Introduction
Cactus is an open-source inference engine designed specifically for running LLMs and speech models on mobile devices and wearables. Built in C with ARM optimizations, it delivers low-latency inference without requiring a cloud connection, making AI capabilities available offline on resource-constrained hardware.
What Cactus Does
- Runs quantized LLMs on iOS and Android devices
- Provides speech recognition and text-to-speech on-device
- Supports GGUF model format for efficient loading
- Delivers sub-second inference latency on modern mobile processors
- Offers native bindings for Swift, Kotlin, and React Native
Architecture Overview
Cactus is written in C to maximize portability and minimize overhead. It uses NEON SIMD instructions on ARM processors for matrix multiplication acceleration. The engine supports 4-bit and 8-bit quantized models to fit within mobile memory constraints. A thin platform abstraction layer provides native iOS and Android integration without sacrificing performance.

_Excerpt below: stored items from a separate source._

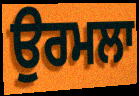
ਉਰਮਲਾ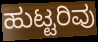
ಹುಟ್ಟರಿವುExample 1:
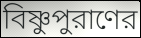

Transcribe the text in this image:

বিষ্ণুপুরাণের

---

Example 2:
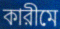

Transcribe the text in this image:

কারীমে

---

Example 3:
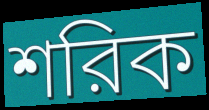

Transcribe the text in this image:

শরিক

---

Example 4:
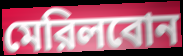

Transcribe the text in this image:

মেরিলবোন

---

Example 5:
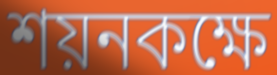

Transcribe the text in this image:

শয়নকক্ষেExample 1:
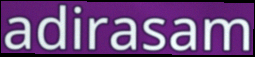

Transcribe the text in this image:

adirasam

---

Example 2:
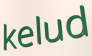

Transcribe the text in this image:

Self-Hosting & Configuration
- Build from source with make or CMake for your target platform
- Use pre-built iOS and Android libraries from releases
- Load GGUF-format models from local storage
- Configure thread count and memory limits for your device
- Integrate via C API, Swift bindings, or Kotlin bindings
Key Features
- Optimized for ARM processors with NEON SIMD acceleration
- Supports LLM inference and Whisper-based speech recognition
- Sub-100ms token generation on modern mobile chips
- GGUF model format with 4-bit and 8-bit quantization
- Native bindings for iOS (Swift), Android (Kotlin), and React Native
Comparison with Similar Tools
- llama.cpp — desktop-focused; Cactus is optimized for mobile ARM targets
- ExecuTorch — PyTorch ecosystem; Cactus uses GGUF for simpler model deployment
- MLC-LLM — broader scope; Cactus prioritizes minimal footprint on phones
- ONNX Runtime Mobile — general ML; Cactus specializes in LLM and speech workloads
FAQ
Q: What models can it run? A: Any GGUF-format model, including Llama, Mistral, Phi, and Whisper variants.

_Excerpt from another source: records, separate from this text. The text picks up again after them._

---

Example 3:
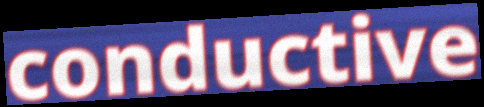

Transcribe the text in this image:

conductive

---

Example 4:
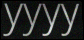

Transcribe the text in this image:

yyyy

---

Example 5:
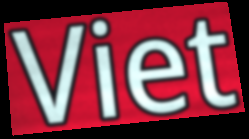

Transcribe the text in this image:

Q: Does it need a GPU? A: No, it runs on the CPU with ARM NEON optimizations. GPU acceleration is optional where available.
Q: What is the minimum device requirement? A: It runs on devices with 2 GB+ RAM using small quantized models (1-3B parameters).
Q: Can I use it in a React Native app? A: Yes, React Native bindings are provided for cross-platform mobile development.